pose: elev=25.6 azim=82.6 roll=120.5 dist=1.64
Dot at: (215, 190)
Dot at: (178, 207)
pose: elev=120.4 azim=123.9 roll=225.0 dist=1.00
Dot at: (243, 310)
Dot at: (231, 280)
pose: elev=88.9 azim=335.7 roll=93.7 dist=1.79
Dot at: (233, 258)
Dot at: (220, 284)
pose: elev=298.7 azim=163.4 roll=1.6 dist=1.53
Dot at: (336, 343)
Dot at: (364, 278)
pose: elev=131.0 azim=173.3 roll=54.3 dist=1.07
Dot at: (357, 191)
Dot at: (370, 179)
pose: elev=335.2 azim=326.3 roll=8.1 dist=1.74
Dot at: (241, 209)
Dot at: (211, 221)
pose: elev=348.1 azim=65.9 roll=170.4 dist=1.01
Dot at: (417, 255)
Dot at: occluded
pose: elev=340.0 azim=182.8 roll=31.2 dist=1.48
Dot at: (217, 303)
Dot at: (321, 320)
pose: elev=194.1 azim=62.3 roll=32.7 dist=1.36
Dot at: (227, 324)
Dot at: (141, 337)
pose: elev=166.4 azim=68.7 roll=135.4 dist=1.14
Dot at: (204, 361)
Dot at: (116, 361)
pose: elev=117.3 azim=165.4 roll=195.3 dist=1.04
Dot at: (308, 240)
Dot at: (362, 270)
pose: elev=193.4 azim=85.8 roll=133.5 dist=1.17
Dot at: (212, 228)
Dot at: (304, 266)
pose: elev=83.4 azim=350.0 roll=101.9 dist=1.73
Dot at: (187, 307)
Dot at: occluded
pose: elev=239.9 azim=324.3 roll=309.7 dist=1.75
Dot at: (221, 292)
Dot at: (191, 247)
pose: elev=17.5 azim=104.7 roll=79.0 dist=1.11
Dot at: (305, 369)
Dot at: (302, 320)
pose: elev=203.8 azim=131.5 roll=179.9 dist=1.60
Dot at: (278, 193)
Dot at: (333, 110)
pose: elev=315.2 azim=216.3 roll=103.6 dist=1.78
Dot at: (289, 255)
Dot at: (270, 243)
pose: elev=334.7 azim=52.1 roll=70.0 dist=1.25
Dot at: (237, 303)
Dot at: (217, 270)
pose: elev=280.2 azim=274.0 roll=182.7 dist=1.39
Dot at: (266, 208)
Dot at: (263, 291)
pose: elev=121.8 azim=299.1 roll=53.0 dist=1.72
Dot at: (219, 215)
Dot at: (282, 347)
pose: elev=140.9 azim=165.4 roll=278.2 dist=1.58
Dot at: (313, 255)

• • • •

TASK TO COMPLETE
Reproduce the records above word for word, from the line with "pose: elev=298.7 azim=163.4" through the line with "Dot at: (217, 270)", including both of those lines.

RIGHT ANSWER
pose: elev=298.7 azim=163.4 roll=1.6 dist=1.53
Dot at: (336, 343)
Dot at: (364, 278)
pose: elev=131.0 azim=173.3 roll=54.3 dist=1.07
Dot at: (357, 191)
Dot at: (370, 179)
pose: elev=335.2 azim=326.3 roll=8.1 dist=1.74
Dot at: (241, 209)
Dot at: (211, 221)
pose: elev=348.1 azim=65.9 roll=170.4 dist=1.01
Dot at: (417, 255)
Dot at: occluded
pose: elev=340.0 azim=182.8 roll=31.2 dist=1.48
Dot at: (217, 303)
Dot at: (321, 320)
pose: elev=194.1 azim=62.3 roll=32.7 dist=1.36
Dot at: (227, 324)
Dot at: (141, 337)
pose: elev=166.4 azim=68.7 roll=135.4 dist=1.14
Dot at: (204, 361)
Dot at: (116, 361)
pose: elev=117.3 azim=165.4 roll=195.3 dist=1.04
Dot at: (308, 240)
Dot at: (362, 270)
pose: elev=193.4 azim=85.8 roll=133.5 dist=1.17
Dot at: (212, 228)
Dot at: (304, 266)
pose: elev=83.4 azim=350.0 roll=101.9 dist=1.73
Dot at: (187, 307)
Dot at: occluded
pose: elev=239.9 azim=324.3 roll=309.7 dist=1.75
Dot at: (221, 292)
Dot at: (191, 247)
pose: elev=17.5 azim=104.7 roll=79.0 dist=1.11
Dot at: (305, 369)
Dot at: (302, 320)
pose: elev=203.8 azim=131.5 roll=179.9 dist=1.60
Dot at: (278, 193)
Dot at: (333, 110)
pose: elev=315.2 azim=216.3 roll=103.6 dist=1.78
Dot at: (289, 255)
Dot at: (270, 243)
pose: elev=334.7 azim=52.1 roll=70.0 dist=1.25
Dot at: (237, 303)
Dot at: (217, 270)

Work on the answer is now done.